Essentially all of the bitumen extracted from the oil sands must be upgraded; oil sands operators must therefore decide whether or not to do field upgrading. Upgrading transforms bitumen into synthetic crude oil, which commands a higher price when sold to refineries. Upgrading requires substantial capital and technological resources. The process enables producers to eliminate risks arising from the heavy oil/light oil price differential and further eliminates diluent cost risk and supply issues. Ultimately, the question for producers is whether the promise of higher, more stable netbacks (that generally result from an upgraded product) will offset the substantial capital costs.
The location of upgrader facilities has been influenced by economies of scale and cost factors such as shortages of skilled labour. Integrated oil sands operators have chosen to locate, expand existing and convert existing upgraders in the U.S. where larger facilities provide cost advantages over Canadian greenfield or expansion projects.

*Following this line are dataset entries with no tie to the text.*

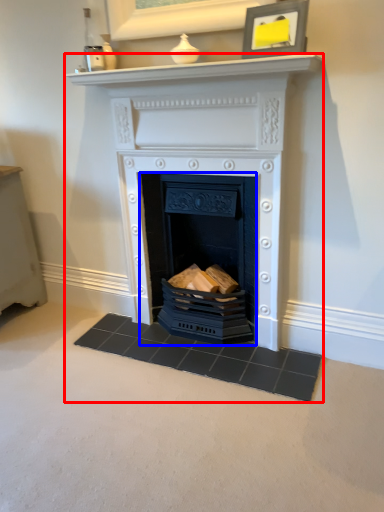
Question: Among these objects, which one is farthest to the camera, fireplace (highlighted by a red box) or fireplace (highlighted by a blue box)?

Choices:
 (A) fireplace
 (B) fireplace

Answer: (B)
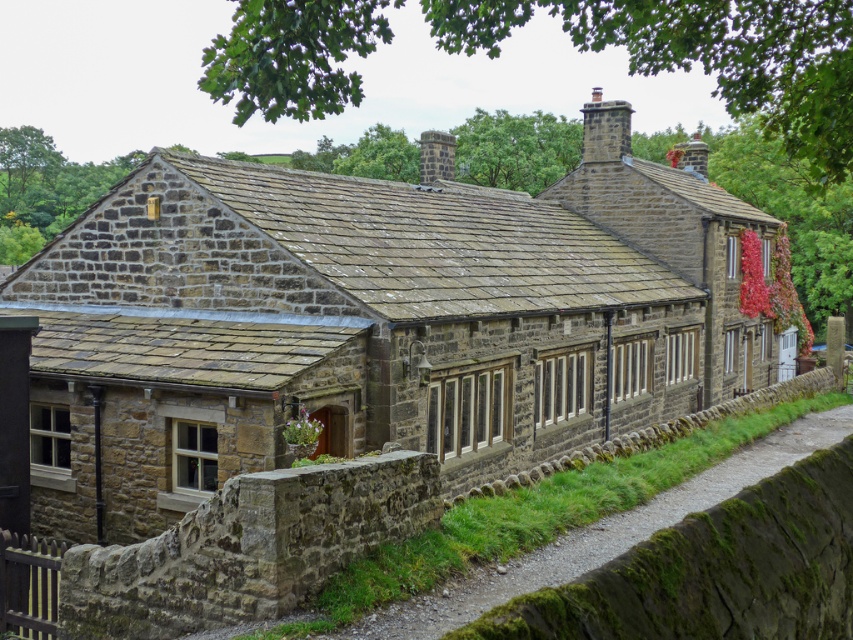
You are a GUI agent. You are given a task and a screenshot of the screen. Output one action in this format:
    pyautogui.click(x=<x>, y=<y>)
    Task: Click on the rustic stone cottage at center
    This screenshot has width=853, height=640.
    Given the screenshot: What is the action you would take?
    pyautogui.click(x=376, y=321)

From the picture: Is rustic stone cottage at center below mossy stone path at lower center?

Actually, rustic stone cottage at center is above mossy stone path at lower center.

The width and height of the screenshot is (853, 640). What are the coordinates of `rustic stone cottage at center` in the screenshot? It's located at (376, 321).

In October 2006, Encana and ConocoPhillips entered into a US$15-billion joint venture that includes Encana’s heavy oil projects in the North Athabasca region, along with ConocoPhillips refineries in the states of Illinois and Texas. The partnership plans to expand processing capacity at these facilities from approximately 60,000 bbl/d to 550,000 bbl/d by 2015. Husky Energy and BP have entered into a similar arrangement in their Sunrise project, where Husky transferred 50 percent of its oil sands holdings for 50 percent of BP’s refinery near Toledo, Ohio. Husky acquired the Lima refinery in Ohio and plans to reconfigure and expand it to process heavy crude oil and bitumen.
The possible regulatory and environmental impediments to the addition of oil sands upgrading/refining capacity in the U.S. have yet to be adequately assessed, but in Alberta they are better known and quantifiable. The issues companies confront in acquiring U.S. upgrading/refining capacity may ultimately prove more disruptive to project timelines than the constraints faced in Alberta projects. In addition, there is a significant governmental push to encourage producers to upgrade in Alberta. Currently, there are five upgraders in Alberta with a capacity of almost 900,000 bbl/d.